Chapitre : les soleils des indépendances
Je suis né après les soleils des indépendances, mais Ils furent si incandescents, cramant toute la flore africaine, asséchant les cours d'eau et repoussant la faune au cœur de la brousse, que j'ai hérité d'un teint qui rappelle leur chaleur, et surtout la liesse, ces effusions interminables tandis que retentissait la voix du musicien congolais Grand Kalle chantant Indépendance Cha Cha. J'ai vu des images en noir en blanc de cette période. La fierté d'antan était ainsi de retour. Le Nègre pouvait assumer son histoire, choisir son chemin, ne plus courber l'échine. Sur les photos que me montrait mon père, je revois Lumumba descendre de l'avion à l'aéroport de Kinshasa, accueilli par une foule immense. Ses grosses lunettes. Sa chevelure, avec une raie au milieu. Il est grand, souriant. Il vient de discuter avec les Belges. Son discours adressé aux anciens colonisateurs n'était pas prévu, mais il a pris la parole de manière intempestive. Il a d'ailleurs écrit son texte à la hâte pendant que les autres se relayaient à la tribune. Il est hors de lui car, en ce 30 juin 1960, le roi Baudouin n'a, en somme, prononcé qu'un éloge de la colonisation. La Belgique aurait tout apporté aux Congolais, qui lui devront une reconnaissance sans mesure. La Belgique aurait décidé d'elle-même d'accorder l'indépendance au Congo. Lumumba piaffe d'impatience pendant que le roi parle, et il griffonne avec de plus en plus de frénésie. Il sait que les mots qui sortiront de sa bouche jetteront de l'huile sur le feu. Il se lève, surprend le service du protocole et lâche :
« Nous avons connu les ironies, les insultes, les coups que nous devions subir matin, midi et soir, parce que nous étions des Nègres...

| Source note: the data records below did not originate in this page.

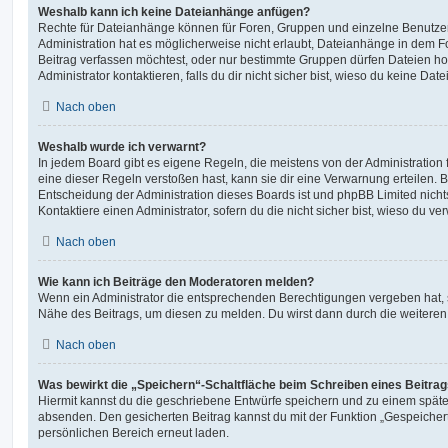
Weshalb kann ich keine Dateianhänge anfügen?
Rechte für Dateianhänge können für Foren, Gruppen und einzelne Benutze
Administration hat es möglicherweise nicht erlaubt, Dateianhänge in dem 
Beitrag verfassen möchtest, oder nur bestimmte Gruppen dürfen Dateien h
Administrator kontaktieren, falls du dir nicht sicher bist, wieso du keine D
Nach oben
Weshalb wurde ich verwarnt?
In jedem Board gibt es eigene Regeln, die meistens von der Administratio
eine dieser Regeln verstoßen hast, kann sie dir eine Verwarnung erteilen. B
Entscheidung der Administration dieses Boards ist und phpBB Limited nichts
Kontaktiere einen Administrator, sofern du die nicht sicher bist, wieso du ve
Nach oben
Wie kann ich Beiträge den Moderatoren melden?
Wenn ein Administrator die entsprechenden Berechtigungen vergeben hat, si
Nähe des Beitrags, um diesen zu melden. Du wirst dann durch die weiteren S
Nach oben
Was bewirkt die „Speichern“-Schaltfläche beim Schreiben eines Beitra
Hiermit kannst du die geschriebene Entwürfe speichern und zu einem späte
absenden. Den gesicherten Beitrag kannst du mit der Funktion „Gespeicher
persönlichen Bereich erneut laden.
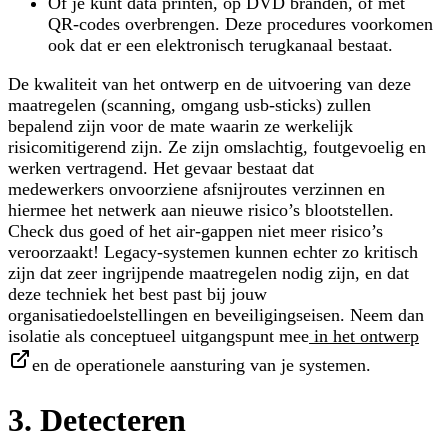
Of je kunt data printen, op DVD branden, of met
QR-codes overbrengen. Deze procedures voorkomen
ook dat er een elektronisch terugkanaal bestaat.
De kwaliteit van het ontwerp en de uitvoering van deze
maatregelen (scanning, omgang usb-sticks) zullen
bepalend zijn voor de mate waarin ze werkelijk
risicomitigerend zijn. Ze zijn omslachtig, foutgevoelig en
werken vertragend. Het gevaar bestaat dat
medewerkers onvoorziene afsnijroutes verzinnen en
hiermee het netwerk aan nieuwe risico’s blootstellen.
Check dus goed of het air-gappen niet meer risico’s
veroorzaakt! Legacy-systemen kunnen echter zo kritisch
zijn dat zeer ingrijpende maatregelen nodig zijn, en dat
deze techniek het best past bij jouw
organisatiedoelstellingen en beveiligingseisen. Neem dan
isolatie als conceptueel uitgangspunt mee
in het ontwerp
en de operationele aansturing van je systemen.
3. Detecteren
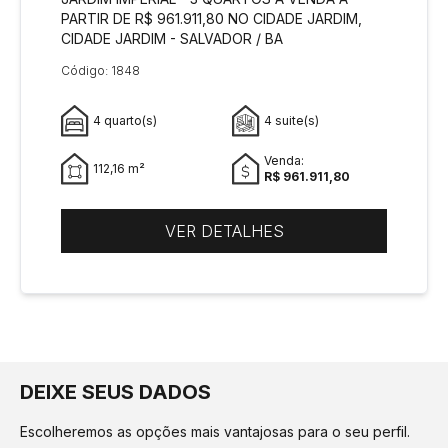
PARTIR DE R$ 961.911,80 NO CIDADE JARDIM,
CIDADE JARDIM - SALVADOR / BA
Código: 1848
4 quarto(s)
4 suite(s)
Venda:
112,16 m²
R$ 961.911,80
VER DETALHES
DEIXE SEUS DADOS
Escolheremos as opções mais vantajosas para o seu perfil.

« Qui oubliera, enfin, les fusillades où périrent tant de nos frères, ou les cachots où furent brutalement jetés ceux qui ne voulaient pas se soumettre à un régime d'injustice, d'oppression et d'exploitation ? »
Deux conceptions de l'histoire s'opposent. Celle du colon, qui justifie, et celle du colonisé, qui condamne. C'est connu : le chasseur et le gibier n'auront jamais la même vision d'une partie de chasse.